Martin Suchanek
The murderous attack on the Christmas market in Magdeburg on 20 December has so far claimed the lives of five people, with 41 seriously injured, 90 somewhat less seriously and 80 slightly.
Our sympathy and sorrow goes out to the bereaved and victims. They are people, employees and visitors, who were either going about their business or just wanted to celebrate. There is no justification for their murder. The outrage, grief and anger of their relatives are only too understandable.
The perpetrator and his reactionary conspiracy theory
The perpetrator, Taleb Al A., drove a car into the crowd on Friday evening, killing and injuring people at random.
Initial speculation was rash and, following a racist stereotype, assumed that it was an Islamist attack. But it certainly was not. Taleb Al A. was, in fact, an avowed anti-Islamist and atheist. The 50-year-old doctor has been living in Germany since 2006, works as a psychiatrist and psychotherapist, and has a permanent residence permit. He worked as a people smuggler, sharply criticised the extreme oppression of women in Saudi Arabia, and in a 2019 interview with the Frankfurter Allgemeine Zeitung (FAZ) called himself “the most aggressive critic of Islam in history”.
At the same time, the Magdeburg attacker seems to have developed his own increasingly reactionary delusions, giving the right-wing ‘great replacement’ conspiracy theory his own spin. According to the FAZ, Taleb Al A. from his account on X, spread the thesis that Germany is seeking to Islamise Europe. Furthermore, “In a video interview published eight days ago on an anti-Islamic US blog, the alleged perpetrator expounds crude theories for 45 minutes. The German state is said to be conducting a ‘covert secret operation’ to ‘hunt down and destroy the lives of Saudi ex-Muslims worldwide’”.
In other posts, the attacker made positive references to the racist populist Alliance for Germany (AfD). In June, for example, he shared statements on the attack on an AfD politician in Mannheim by Alice Weidel, co-chair of the party and commented on them, according to the TAZ, with the words, “In my experience, the German police are the real drivers of Islamism in Germany”. And, further, “We need the AfD to protect the police from them”.
Why he chose a Christmas market as his target seems puzzling in this context. But whatever led him to choose this target is entirely secondary. In the assassin, outrage over extreme oppression and right-wing, reactionary irrationalism apparently combined to create an extreme murderous delusion.
Racism and hypocrisy
However insane the background to the act may appear, however much it may also show signs of individual mental illness, it also points to a real social context. The theory of the alleged threat of ‘Islamisation’ of Europe or Germany is part of the standard repertoire of the right and the far right in the Western world. Taleb Al A. did not invent it, but, like other right-wing attackers in recent years, linked it to his own experiences and imagined constructs. In this respect, he resembles the Norwegian Anders Breivik, Brenton Tarrant the shooter at the mosque in Christchurch in New Zealand or the killers in Halle or Hanau.

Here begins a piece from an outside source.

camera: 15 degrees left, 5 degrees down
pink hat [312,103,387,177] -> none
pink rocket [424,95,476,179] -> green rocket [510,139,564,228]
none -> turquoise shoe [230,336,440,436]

The obvious proximity of Taleb Al A.’s conspiracy theory to the ideology of the AfD and other right-wingers has not, of course, prevented them from combining their expressions of sympathy with the victims of the attack with racist demands. The fact that the attacker was obviously politically close to the AfD is of no concern. Hannes Gnauck, the head of the youth organisation of the AfD and a member of parliament, demanded: “Enough! Deport them all!”

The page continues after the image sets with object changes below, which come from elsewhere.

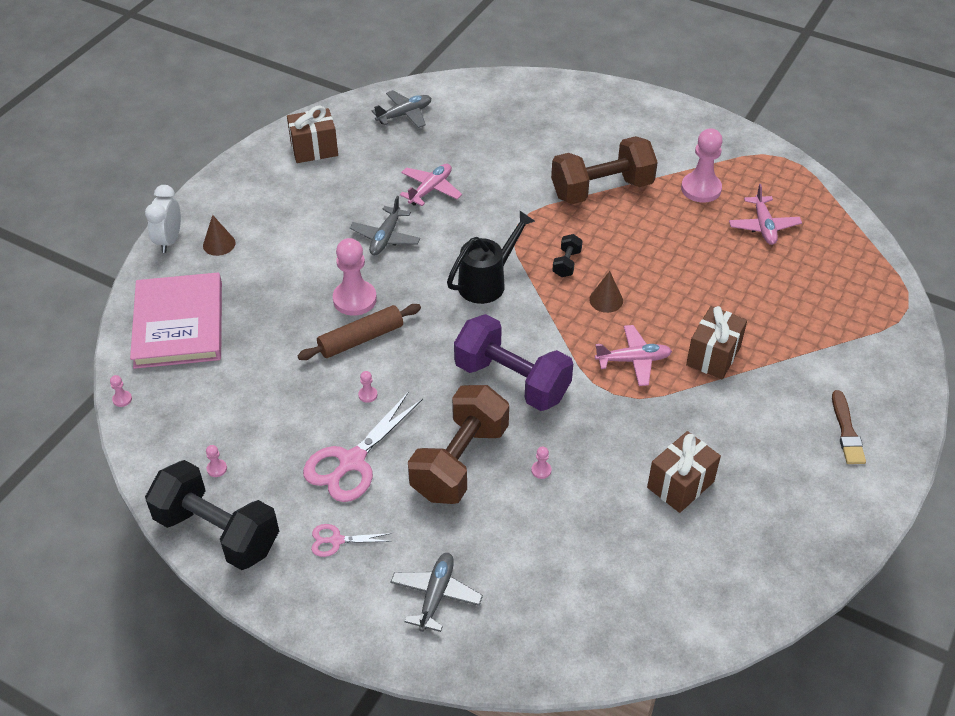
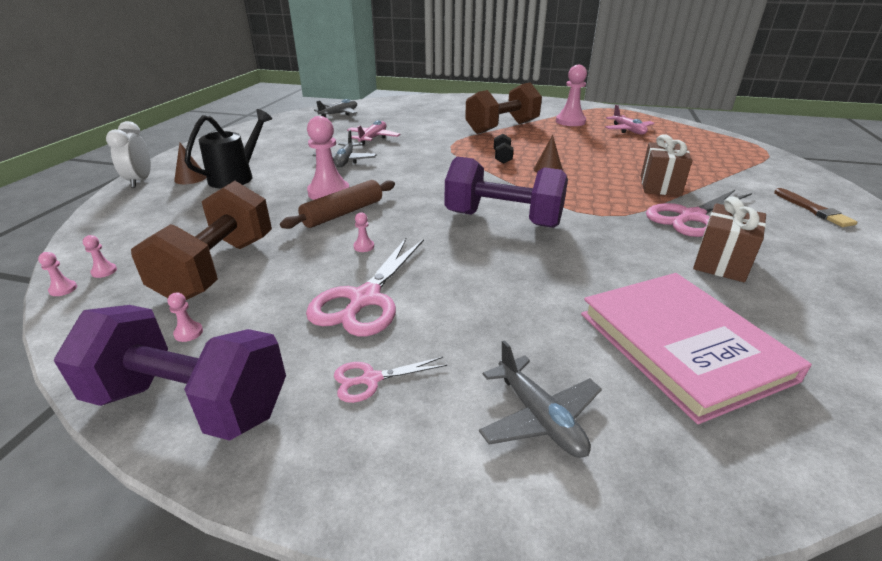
camera: 15 degrees left, 15 degrees down
pink book [130,273,222,369] -> pink book moved to [581,273,812,424]
black dumbbell [145,460,279,570] -> purple dumbbell [54,305,286,441]
brown gift [287,106,338,163] -> none
grey plane [390,553,483,632] -> grey plane turned 150 degrees clockwise [479,340,602,458]
brown dumbbell [408,385,509,504] -> brown dumbbell moved to [131,181,272,300]
black watering can [447,211,535,304] -> black watering can moved to [185,109,272,188]
pink pawn [531,447,551,479] -> pink pawn moved to [83,235,117,278]
pink plane [595,325,672,386] -> none
none -> pink scissors [646,190,752,237]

The bourgeois mainstream is still comparatively restrained, expressing anger, outrage and sympathy. But its expressions of grief cannot hide the fact that they too ignore, or are obliged to ignore, the social background to a terrible crime. For it is the increasing racism, the socially and by no means merely individually generated irrationalism, that is discharged both in attacks by insane and terrorist lone perpetrators, but even more so in the advance of right-wing ideologies and political forces.
The Magdeburg victims are also victims of this seemingly unstoppable shift to the right. If we really want to prevent further attacks of this kind, we cannot remain silent about the social causes behind this development. Only by trying to understand them can we fight them.